Now comes word that, thanks to the cost of fuel, multi-masted sailing vessels are again being used. Tree Hugger reports that the Kathleen & May pulled into Dublin with 22 pallets carrying 21,000 bottles of Fair Wind Wine. The vessel is one of those owned by the Compagnie de Transport Maritime a la Voile which says that such carriers have one-seventh the carbon emissions of a container ship. (They still use diesel to run navigational aids and help them into port). The trip takes up to twice as long as a fuel-powered vessel but the wine companies get to put "Carried by sailing ship' on the label.
I learned about the unimportance of speed while serving an eccentric tour with the Coast Guard in St. Louis. The principle was simple: as long as the stuff kept coming it didn't make any difference how long one piece of it took to get where it was going.
Thus lethargic tows of football field proportions - with each barge carrying the equivalent of ten freight car loads - would plough quietly along, some carrying more cargo than all the steamboats of Mark Twain's day put together.

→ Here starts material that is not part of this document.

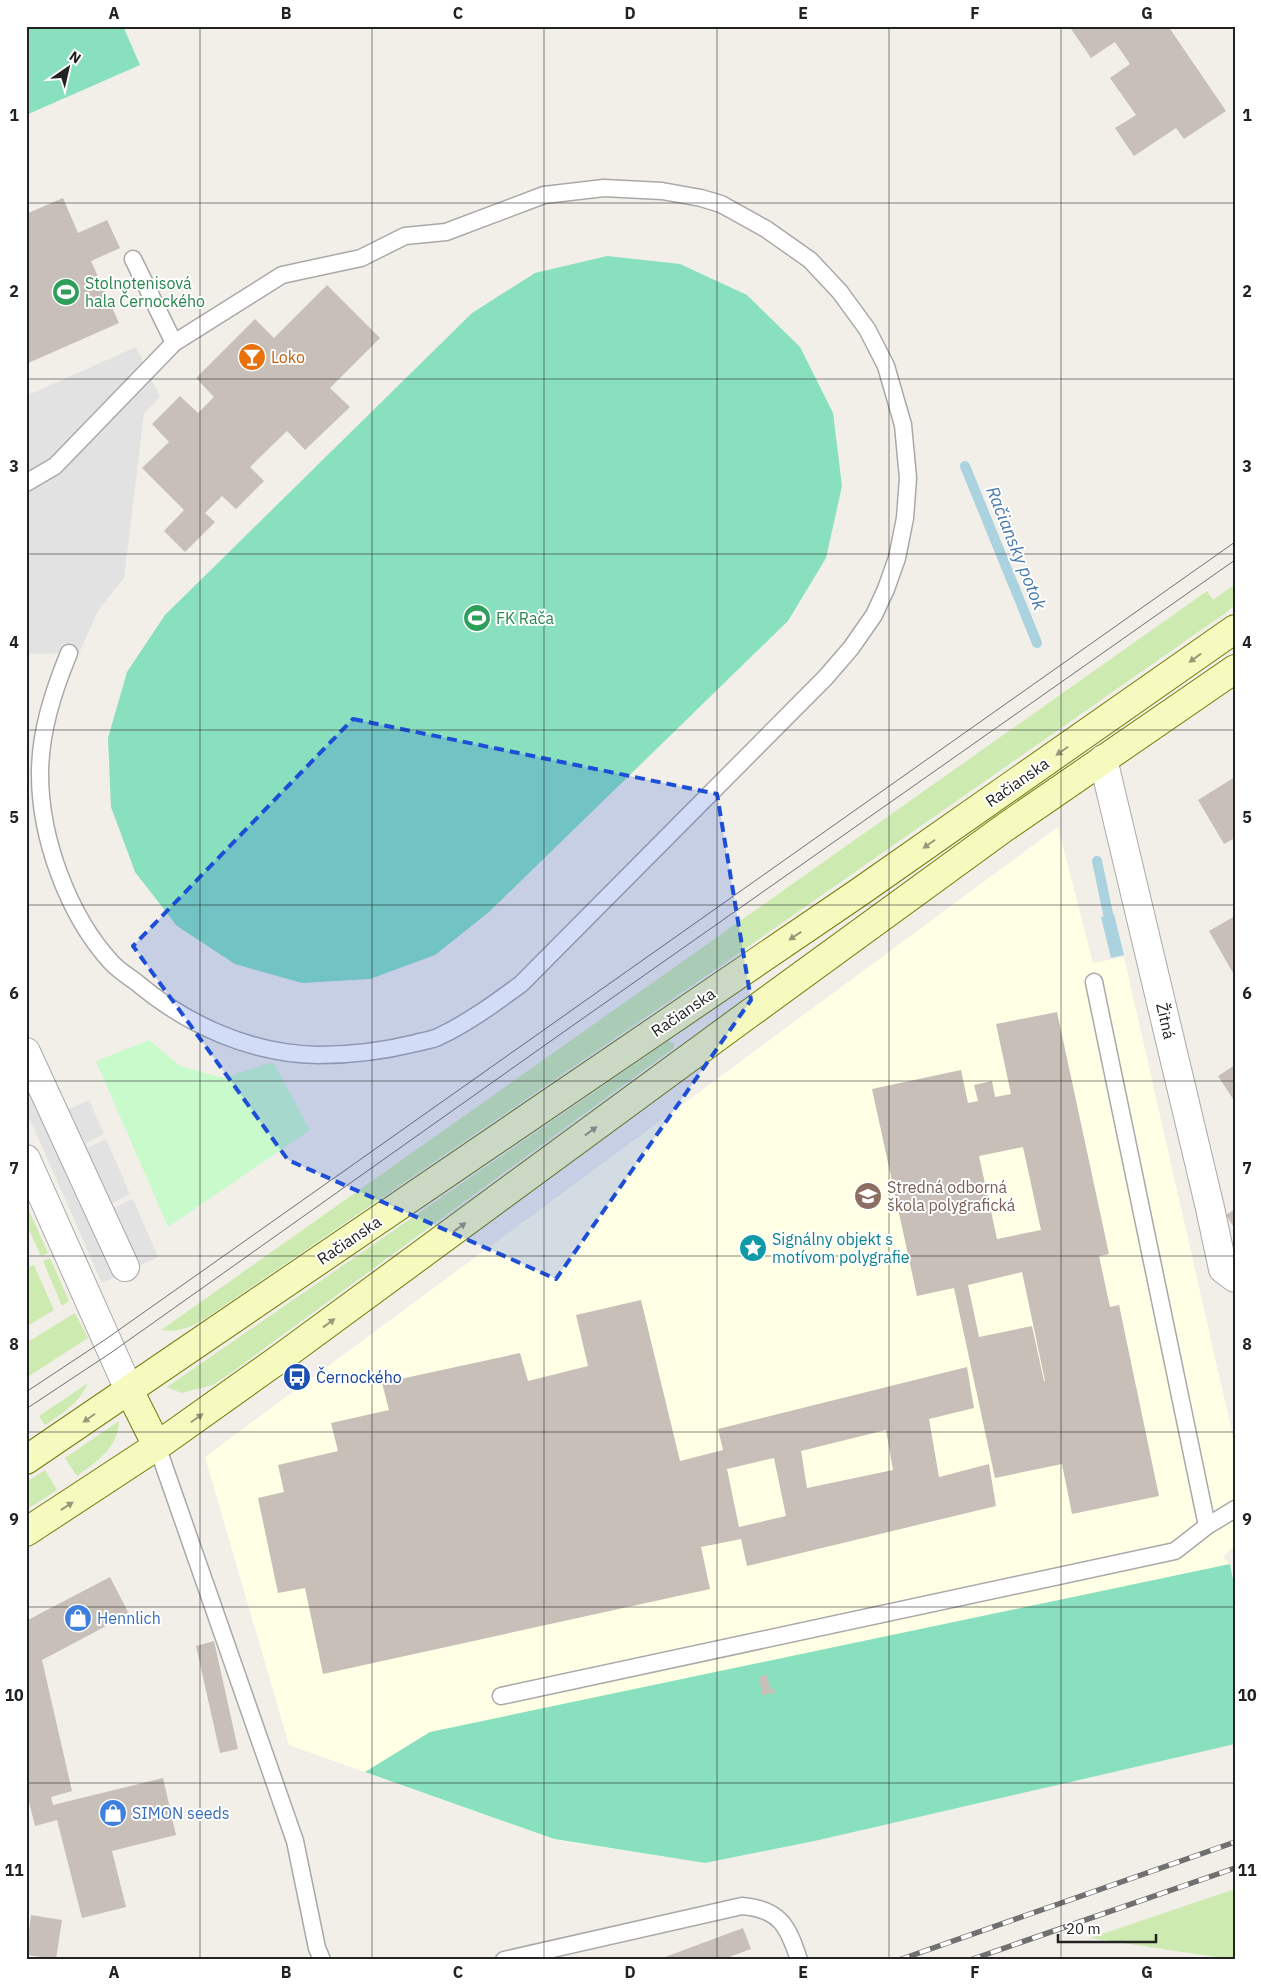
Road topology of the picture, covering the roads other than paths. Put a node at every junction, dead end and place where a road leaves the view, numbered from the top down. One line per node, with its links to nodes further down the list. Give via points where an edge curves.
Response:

But there's also an irony for me in the return of the multi-masted schooner. My grandfather was president of the Coastwise Transportation Company, involved in a last ditch effort to provide sailing competition to steamships. The idea was to use coastal schooners of simple design with multiple masts that could be cheaply operated. Although these vessels seem exotic today, quite a few were built, 41 four to six masted schooners in Maine's Percy & Small shipyard alone. The company owned nine multi-masted ships, the grandest being the seven-masted Thomas W. Lawson. The masts carried only a mainsail and a topsail above the gaff. There were no square sails requiring large crews and all rigging could be raised and lowered by steam winches. Seven men could run the Lawson. There has been argument as to the names of the sails on this unusual rig. Some have said they each had a nautical name such as fore, main, mizzen, pusher, jigger, driver and spanker. Others said they were numbered. Still others said they were called after the days of the week.
In any case, no sailing ship like it was ever built before or after the Lawson. There was good reason. The ships were a disaster. Unwieldy and of marginal seaworthiness, the vessels were wrecked one by one.
In 1908, the treasurer of the company wrote the stockholders that the "common stock is absolutely valueless. . . As you are well aware, the past year has been a disastrous one for this company, the loss of the schooner Thomas W. Lawson and other vessels has seriously crippled us at the present time."
And now, exactly 100 years later, the circle has closed.